At the outset of "Amsterdam", Linely is writing a commissioned symphony to celebrate the millennium but is experiencing difficulty in finishing the work and in finding an appropriately lyrical theme to end the last movement. He wants a theme that will capture both the horrors of the 20th Century and mankind's hopes and aspirations for the future -- shades of the Beethoven Ninth in more ways than one. Also like Beethoven, Linely derives inspiration from nature. To find an environment enabling him to complete his symphony, Linely takes a break to visit a wild, lonely place where he witnesses an apparent rape. Linely fancies himself a genius -- which he is not -- and displays something of an imitation of Beethoven's attitude and work habits -- such as the trip to nature. Of course this is hardly the first time a musician has defined himself in reference to Beethoven.

Other works of Linely are mentioned in the course of the novel as are other composers.
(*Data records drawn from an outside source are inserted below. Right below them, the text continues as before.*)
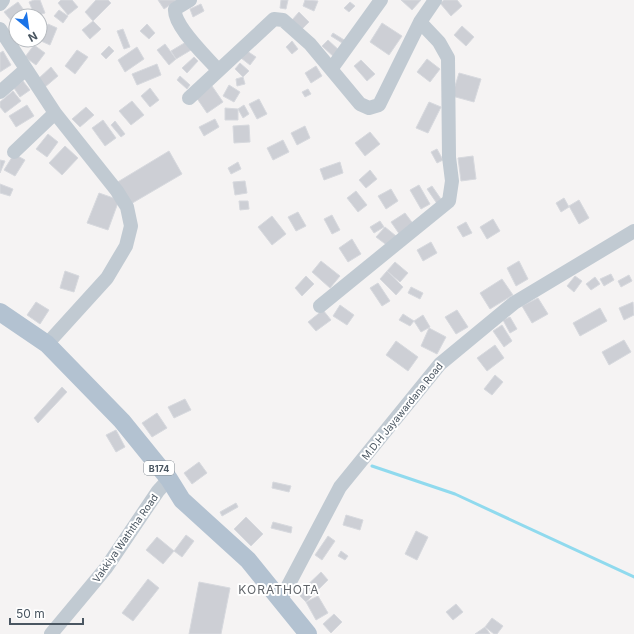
<svg xmlns="http://www.w3.org/2000/svg" width="634" height="634" font-family="Inter,sans-serif">
<rect width="100%" height="100%" fill="#f5f3f3"/>
<g fill="none" stroke-linecap="round" stroke-linejoin="round">
<!-- stream -->
<path stroke="#90daee" stroke-width="3" d="M372,466L455,494L634,577"/>
</g>
<!-- building -->
<path fill="#cdcfd5" stroke="#d7d9de" d="M34,0H40L45,13L35,16L29,2Z
M61,0H72L78,7L68,15L58,3Z
M96,0H108L111,3L93,21L85,12Z
M158,0H177L164,9Z
M281,0H288L286,9L280,8Z
M305,0L318,1L314,11L303,6Z
M401,0H421L412,10Z
M444,0H457L462,6L451,16L440,3Z
M18,2L26,13L22,16H16V21L13,23L4,12Z
M350,2L355,6L349,12L344,8Z
M201,4L204,11L193,17L190,9Z
M59,10L68,16L63,23L54,16Z
M299,12L309,22L302,29L292,20Z
M93,21L101,29L90,39L82,30Z
M382,23L402,36L389,55L370,42Z
M48,24L57,28L50,45L41,41Z
M147,24L155,33L149,39L140,31Z
M462,26L474,37L466,46L454,35Z
M123,29L130,47L124,49L117,31Z
M333,33L349,43L347,46L331,36Z
M328,40L341,52L335,58L322,46Z
M292,41L298,49L292,54L286,47Z
M186,42L191,50L176,59L171,51Z
M165,44L176,59L169,65L157,50Z
M34,45L45,53L36,65L25,57Z
M109,46L114,51L106,59L101,54Z
M137,47L144,59L125,72L118,60Z
M77,50L88,57L75,74L65,66Z
M3,51L11,65L0,72V53Z
M247,51L256,57L250,65L241,58Z
M194,57L198,61L187,73L182,68Z
M427,59L440,69L430,82L417,72Z
M361,60L375,74L367,81L354,66Z
M240,63L249,71L243,77L235,69Z
M157,64L161,75L137,85L132,74Z
M316,66L322,76L311,83L305,73Z
M51,67L58,76L45,87L38,79Z
M459,73L481,79L474,102L452,96Z
M180,76L190,85L187,89L177,80Z
M243,77L245,84L237,86L236,79Z
M23,81L30,90L20,97L14,88Z
M229,85L240,92L234,102L223,96Z
M212,86L223,102L207,113L196,97Z
M150,88L159,100L150,107L141,96Z
M308,89L311,94L305,97L302,92Z
M13,91L21,101L5,113L0,107V102Z
M259,99L267,114L257,119L249,104Z
M132,101L144,115L131,125L119,111Z
M429,102L441,107L428,133L416,128Z
M27,105L34,116L16,127L9,116Z
M244,105L249,114L243,118L238,109Z
M86,107L94,115L80,127L72,119Z
M225,108L238,109V120H225Z
M215,119L219,127L204,136L199,127Z
M103,120L116,138L105,146L92,128Z
M115,121L125,134L121,137L111,125Z
M249,125L250,142L234,143L233,126Z
M305,126L310,138L297,145L291,133Z
M370,132L380,144L365,156L355,143Z
M48,134L58,142L47,157L36,149Z
M283,140L289,152L273,160L267,148Z
M65,146L78,158L62,175L49,163Z
M437,149L443,160L437,163L431,152Z
M169,151L182,174L129,205L116,183Z
M14,154L25,160L15,176L4,170Z
M473,156L476,179L461,181L458,158Z
M0,160L5,161L0,173Z
M238,162L241,169L231,174L228,168Z
M340,162L343,173L324,180L320,169Z
M370,170L377,179L366,188L359,180Z
M245,181L247,193L235,195L233,182Z
M0,184L13,189L10,196L0,193Z
M419,185L430,204L421,209L410,190Z
M432,186L443,202L438,205L427,189Z
M391,189L398,201L386,209L378,196Z
M356,191L367,205L358,212L347,198Z
M99,193L119,200L108,230L87,223Z
M564,198L569,207L561,212L556,203Z
M579,200L589,218L579,224L569,206Z
M239,201H248L249,209L240,210Z
M298,212L306,226L296,231L288,217Z
M405,213L414,225L400,235L391,222Z
M332,215L340,230L332,234L324,219Z
M272,216L286,234L272,245L258,227Z
M493,219L500,231L487,239L480,227Z
M380,221L384,227L374,233L370,227Z
M466,222L472,233L463,237L457,227Z
M385,227L396,236L388,246L376,237Z
M352,239L361,254L348,262L339,248Z
M431,242L437,253L423,261L417,250Z
M321,261L340,276L330,288L312,272Z
M519,261L528,279L516,286L507,268Z
M395,262L408,273L400,282L387,271Z
M65,271L79,276L74,292L60,288Z
M387,271L403,287L396,295L380,279Z
M611,274L614,280L604,286L600,279Z
M629,275L632,281L621,287L618,281Z
M306,276L314,284L302,296L295,288Z
M575,276L582,281L574,292L567,286Z
M595,277L600,284L591,290L586,284Z
M502,279L513,295L490,309L480,293Z
M378,283L390,301L382,306L370,288Z
M411,287L423,293L420,299L408,293Z
M538,298L548,314L532,323L522,306Z
M36,302L49,310L40,324L27,315Z
M633,302L634,315L624,320L619,308Z
M340,305L354,315L347,325L333,316Z
M600,308L607,321L580,336L573,323Z
M323,310L331,320L316,331L308,322Z
M457,310L468,327L456,334L445,317Z
M403,314L414,321L410,326L399,320Z
M423,315L430,327L421,332L414,321Z
M510,317L517,329L510,333L503,320Z
M502,325L512,341L504,347L493,331Z
M429,328L446,337L437,354L421,346Z
M624,340L631,352L609,365L602,352Z
M396,341L418,357L408,371L386,355Z
M495,345L504,358L487,371L477,358Z
M495,375L503,382L492,395L484,389Z
M62,387L67,392L38,423L34,418Z
M185,399L191,410L174,418L168,407Z
M157,413L167,428L152,437L142,423Z
M116,430L125,447L116,452L106,435Z
M199,462L207,473L192,484L184,473Z
M273,482L291,486L289,492L272,488Z
M236,503L238,507L222,516L220,512Z
M346,515L363,520L360,530L343,525Z
M246,517L263,534L251,546L234,529Z
M273,522L292,527L291,533L271,528Z
M416,531L428,537L417,560L405,554Z
M186,535L194,541L182,557L174,551Z
M328,536L335,541L322,560L315,555Z
M157,537L174,551L163,564L146,550Z
M341,551L348,556L345,560L338,556Z
M321,572L328,580L306,602L298,594Z
M148,579L159,588L133,621L122,613Z
M199,582L230,588L221,634H189Z
M318,596L328,613L316,620L306,602Z
M456,604L463,612L453,620L446,612Z
M334,614L342,622L331,633L323,624Z
M492,618L503,626L497,634H494L485,627Z
M485,627L490,634H475Z"/>
<g fill="none" stroke-linecap="round" stroke-linejoin="round">
<!-- minor -->
<path stroke="#c1cad2" stroke-width="14" d="M190,0L175,9C173,26 207,57 218,70
M0,4L3,0
M0,29L55,113L117,191L127,207L131,226L126,246L107,278L47,344
M332,68L381,0
M0,92L25,70
M189,98L274,19L283,20L310,44L360,104L369,108L379,105L420,22L435,0
M14,152L55,113
M320,306L449,201L452,181L449,157L448,58L439,42L420,22
M281,599L340,487L440,364L514,303L634,231
M51,634L106,568L158,491L169,479"/>
<!-- major -->
<path stroke="#b3c2d1" stroke-width="18" d="M0,312L47,344L122,421L169,479L182,500L248,560L308,634"/>
</g>
<g text-anchor="middle" dominant-baseline="central" stroke-width="4" stroke-linejoin="round" paint-order="stroke">
<!-- shield labels -->
<rect fill="#fff" stroke="#808990" stroke-width="1" x="144" y="461" width="30" height="14" rx="3"/>
<g font-size="9" font-weight="bold" fill="#4a5661">
<text x="159" y="468">B174</text>
</g>
<!-- street labels -->
<g font-size="10" fill="#4a5661" stroke="#fff">
<text transform="translate(402 411) rotate(-51)">M.D.H Jayawardana Road</text>
<text transform="translate(125 538) rotate(-55)">Vakkiya Waththa Road</text>
</g>
<!-- quarter labels -->
<g font-size="12" letter-spacing="1" fill="#5f6368" stroke="#fff">
<text x="279" y="589">KORATHOTA</text>
</g>
</g>
<!-- north arrow -->
<g transform="translate(28 28) rotate(151)"><circle r="19" fill="#ffffff" stroke="#b7bbc0"/>
<path d="M0-3L7 15L0 10L-7 15Z" fill="#1a73e8"/>
<text y="-6" font-size="11" font-weight="bold" text-anchor="middle" fill="#4a5661">N</text>
</g>
<!-- scale -->
<path d="M10 618v6h73v-6" fill="none" stroke="#4a5661" stroke-width="2"/>
<text x="16" y="618" font-size="12" fill="#4a5661" stroke="#ffffff" stroke-width="3" paint-order="stroke">50 m</text>
</svg>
Linely has set a series of poems called "rage" by an American beat named Hart Pullman. (Hart has also slept with Molly in his younger days.) He has written a piece which was performed only once called "Symphonic Dervishes for Virtuoso Strings." Linely has also written a book called "Reading Beauty" which claims that blues, rock, jazz, and folk have been the truly innovative music of the 20th Century.

One critic dubs Linely the "thinking man's Gorecki" and then recants to call Gorecki the "thinking man's Linely." Gorecki is a mid-20th century composer whose third symphony ("Lamentations") has won deserved fame. There are references to English composers such as Britten, Williams and Purcell. At one point, when his own symphony is about to be trashed, Linely expresses disdain for concertgoers attending a program of Schubert. "Hadn't the world heard enough from syphilitic Schubert?" Linely asks.

I was taken with the discussion of music in the book much more than with the plot and with the egoism, arrogance, and lust that the characters convey. The author has many interesting things to say about music even though they are basically said in passing. Altogether, this is an entertaining book but little more. The novel's treatment of music for me is the tail that wags the dog.